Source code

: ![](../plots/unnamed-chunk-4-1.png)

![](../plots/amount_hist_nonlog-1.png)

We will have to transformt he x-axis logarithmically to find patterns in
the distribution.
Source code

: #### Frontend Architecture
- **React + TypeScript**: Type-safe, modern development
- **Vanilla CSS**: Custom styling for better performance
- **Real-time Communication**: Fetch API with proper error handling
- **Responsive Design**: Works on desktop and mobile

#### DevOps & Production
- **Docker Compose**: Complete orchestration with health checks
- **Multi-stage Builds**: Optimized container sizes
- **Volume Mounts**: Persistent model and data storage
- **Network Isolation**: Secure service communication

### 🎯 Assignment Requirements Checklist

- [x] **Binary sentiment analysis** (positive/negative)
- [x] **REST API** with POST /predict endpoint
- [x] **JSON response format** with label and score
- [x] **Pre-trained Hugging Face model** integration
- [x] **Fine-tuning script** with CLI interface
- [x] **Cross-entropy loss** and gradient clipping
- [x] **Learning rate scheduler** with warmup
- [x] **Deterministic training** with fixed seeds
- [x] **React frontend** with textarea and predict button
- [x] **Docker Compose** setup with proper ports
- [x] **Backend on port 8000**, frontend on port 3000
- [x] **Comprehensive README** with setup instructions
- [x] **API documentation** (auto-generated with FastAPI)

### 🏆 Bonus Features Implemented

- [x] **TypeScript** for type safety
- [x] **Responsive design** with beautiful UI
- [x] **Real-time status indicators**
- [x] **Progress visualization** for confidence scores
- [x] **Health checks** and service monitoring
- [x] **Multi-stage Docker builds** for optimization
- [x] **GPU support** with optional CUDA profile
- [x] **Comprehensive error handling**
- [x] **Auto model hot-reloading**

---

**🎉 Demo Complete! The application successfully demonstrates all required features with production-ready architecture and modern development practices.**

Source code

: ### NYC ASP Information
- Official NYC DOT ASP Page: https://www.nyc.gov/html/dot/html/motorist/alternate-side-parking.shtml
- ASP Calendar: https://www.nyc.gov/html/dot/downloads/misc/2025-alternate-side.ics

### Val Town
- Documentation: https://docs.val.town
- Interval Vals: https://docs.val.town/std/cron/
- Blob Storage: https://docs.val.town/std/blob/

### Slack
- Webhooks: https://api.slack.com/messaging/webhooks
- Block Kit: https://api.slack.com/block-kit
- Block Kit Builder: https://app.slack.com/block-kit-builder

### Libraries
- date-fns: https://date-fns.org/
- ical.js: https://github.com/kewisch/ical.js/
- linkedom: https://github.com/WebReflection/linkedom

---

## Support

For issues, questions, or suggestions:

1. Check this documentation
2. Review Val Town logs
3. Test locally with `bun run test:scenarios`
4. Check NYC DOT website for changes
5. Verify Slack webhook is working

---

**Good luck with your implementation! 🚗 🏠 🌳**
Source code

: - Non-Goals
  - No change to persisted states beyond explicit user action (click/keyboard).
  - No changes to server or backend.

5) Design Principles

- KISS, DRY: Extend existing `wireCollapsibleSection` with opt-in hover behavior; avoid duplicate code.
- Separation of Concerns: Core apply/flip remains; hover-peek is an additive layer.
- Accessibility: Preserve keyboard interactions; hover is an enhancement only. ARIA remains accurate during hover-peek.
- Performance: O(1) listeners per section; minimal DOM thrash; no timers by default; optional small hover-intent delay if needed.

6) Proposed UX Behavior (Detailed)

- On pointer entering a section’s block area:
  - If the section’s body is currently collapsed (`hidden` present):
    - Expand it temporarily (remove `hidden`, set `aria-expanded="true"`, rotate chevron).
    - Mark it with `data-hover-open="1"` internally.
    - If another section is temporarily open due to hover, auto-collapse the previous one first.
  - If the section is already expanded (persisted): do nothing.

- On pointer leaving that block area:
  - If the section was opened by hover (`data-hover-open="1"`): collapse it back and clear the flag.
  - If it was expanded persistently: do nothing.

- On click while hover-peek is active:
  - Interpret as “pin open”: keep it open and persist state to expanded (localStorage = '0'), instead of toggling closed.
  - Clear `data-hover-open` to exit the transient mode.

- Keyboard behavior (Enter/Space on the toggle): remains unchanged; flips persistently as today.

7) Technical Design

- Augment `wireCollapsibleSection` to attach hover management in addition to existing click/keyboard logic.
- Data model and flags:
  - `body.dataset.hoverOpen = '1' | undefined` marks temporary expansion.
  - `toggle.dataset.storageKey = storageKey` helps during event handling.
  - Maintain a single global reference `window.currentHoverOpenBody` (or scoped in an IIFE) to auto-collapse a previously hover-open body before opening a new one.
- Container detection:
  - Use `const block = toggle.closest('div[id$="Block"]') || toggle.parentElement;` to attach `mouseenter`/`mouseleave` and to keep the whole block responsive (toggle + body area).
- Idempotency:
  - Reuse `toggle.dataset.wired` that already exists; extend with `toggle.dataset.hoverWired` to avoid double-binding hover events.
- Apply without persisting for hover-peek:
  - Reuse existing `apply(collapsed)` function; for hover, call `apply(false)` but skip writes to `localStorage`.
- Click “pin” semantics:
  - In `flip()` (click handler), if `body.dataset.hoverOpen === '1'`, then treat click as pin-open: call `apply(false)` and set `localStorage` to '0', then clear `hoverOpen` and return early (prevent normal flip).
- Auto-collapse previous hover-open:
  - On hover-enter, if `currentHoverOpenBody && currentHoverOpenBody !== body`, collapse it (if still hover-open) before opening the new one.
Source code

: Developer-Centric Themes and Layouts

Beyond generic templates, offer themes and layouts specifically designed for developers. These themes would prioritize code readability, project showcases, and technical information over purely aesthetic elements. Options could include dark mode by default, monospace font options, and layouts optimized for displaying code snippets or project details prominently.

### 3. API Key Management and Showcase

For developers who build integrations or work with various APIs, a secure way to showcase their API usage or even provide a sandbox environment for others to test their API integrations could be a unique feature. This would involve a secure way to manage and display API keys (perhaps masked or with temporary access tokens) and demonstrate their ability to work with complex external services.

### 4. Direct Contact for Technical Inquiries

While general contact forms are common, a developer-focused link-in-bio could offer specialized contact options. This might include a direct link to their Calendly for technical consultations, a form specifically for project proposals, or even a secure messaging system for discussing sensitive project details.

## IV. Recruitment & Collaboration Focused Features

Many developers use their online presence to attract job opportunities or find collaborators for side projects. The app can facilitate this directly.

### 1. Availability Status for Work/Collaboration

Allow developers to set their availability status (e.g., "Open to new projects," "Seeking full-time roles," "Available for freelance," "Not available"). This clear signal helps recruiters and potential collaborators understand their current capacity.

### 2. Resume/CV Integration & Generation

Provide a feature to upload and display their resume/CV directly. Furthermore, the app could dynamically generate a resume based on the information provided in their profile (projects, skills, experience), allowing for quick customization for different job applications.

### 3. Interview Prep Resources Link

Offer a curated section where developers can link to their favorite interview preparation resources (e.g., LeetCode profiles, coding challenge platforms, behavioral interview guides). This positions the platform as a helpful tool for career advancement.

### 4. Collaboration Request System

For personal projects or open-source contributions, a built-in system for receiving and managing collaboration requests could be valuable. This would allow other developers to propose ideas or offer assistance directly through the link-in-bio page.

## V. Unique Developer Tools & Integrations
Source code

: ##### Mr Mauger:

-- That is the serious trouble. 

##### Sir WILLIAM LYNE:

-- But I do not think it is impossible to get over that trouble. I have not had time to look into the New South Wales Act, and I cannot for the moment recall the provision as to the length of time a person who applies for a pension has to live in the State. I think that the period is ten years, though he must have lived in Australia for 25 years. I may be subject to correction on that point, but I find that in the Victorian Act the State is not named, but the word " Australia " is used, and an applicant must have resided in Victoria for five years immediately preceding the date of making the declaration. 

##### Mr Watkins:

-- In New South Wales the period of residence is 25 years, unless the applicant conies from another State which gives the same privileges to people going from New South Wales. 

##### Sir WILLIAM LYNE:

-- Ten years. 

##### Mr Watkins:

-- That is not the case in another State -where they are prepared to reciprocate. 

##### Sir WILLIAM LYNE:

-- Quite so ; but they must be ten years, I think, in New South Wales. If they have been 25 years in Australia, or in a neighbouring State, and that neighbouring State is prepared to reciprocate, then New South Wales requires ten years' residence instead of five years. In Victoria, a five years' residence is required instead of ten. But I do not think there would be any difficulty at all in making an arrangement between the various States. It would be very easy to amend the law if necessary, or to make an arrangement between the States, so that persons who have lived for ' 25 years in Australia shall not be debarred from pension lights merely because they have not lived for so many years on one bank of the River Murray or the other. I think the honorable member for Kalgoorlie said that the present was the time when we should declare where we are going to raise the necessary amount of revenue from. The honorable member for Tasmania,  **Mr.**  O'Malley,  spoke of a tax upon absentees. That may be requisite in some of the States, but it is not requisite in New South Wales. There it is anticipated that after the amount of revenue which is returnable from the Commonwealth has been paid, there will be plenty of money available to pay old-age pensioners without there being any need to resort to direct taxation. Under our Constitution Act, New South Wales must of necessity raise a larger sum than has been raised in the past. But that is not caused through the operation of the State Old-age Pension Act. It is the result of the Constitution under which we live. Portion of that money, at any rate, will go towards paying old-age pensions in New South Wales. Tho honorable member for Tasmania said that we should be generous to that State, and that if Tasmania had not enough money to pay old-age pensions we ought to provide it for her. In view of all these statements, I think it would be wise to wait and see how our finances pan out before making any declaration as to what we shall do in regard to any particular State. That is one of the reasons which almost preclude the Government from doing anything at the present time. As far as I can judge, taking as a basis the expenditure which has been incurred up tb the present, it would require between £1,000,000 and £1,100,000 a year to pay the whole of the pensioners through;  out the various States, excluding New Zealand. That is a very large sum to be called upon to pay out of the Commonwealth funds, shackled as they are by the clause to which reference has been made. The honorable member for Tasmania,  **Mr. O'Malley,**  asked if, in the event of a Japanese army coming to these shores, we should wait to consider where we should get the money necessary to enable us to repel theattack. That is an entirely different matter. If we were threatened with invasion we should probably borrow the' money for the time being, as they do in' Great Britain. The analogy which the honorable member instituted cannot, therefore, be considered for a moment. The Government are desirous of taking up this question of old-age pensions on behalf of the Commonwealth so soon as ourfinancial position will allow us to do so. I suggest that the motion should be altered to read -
────────────────
_TASK DETAILS:_
Could you set down, word for word, only the lines above from the line with "3. Test locally" to the line with "5) Design Principles", including both?

_SOLUTION TO THIS EXERCISE:_
3. Test locally with `bun run test:scenarios`
4. Check NYC DOT website for changes
5. Verify Slack webhook is working

---

**Good luck with your implementation! 🚗 🏠 🌳**
Source code

: - Non-Goals
  - No change to persisted states beyond explicit user action (click/keyboard).
  - No changes to server or backend.

5) Design Principles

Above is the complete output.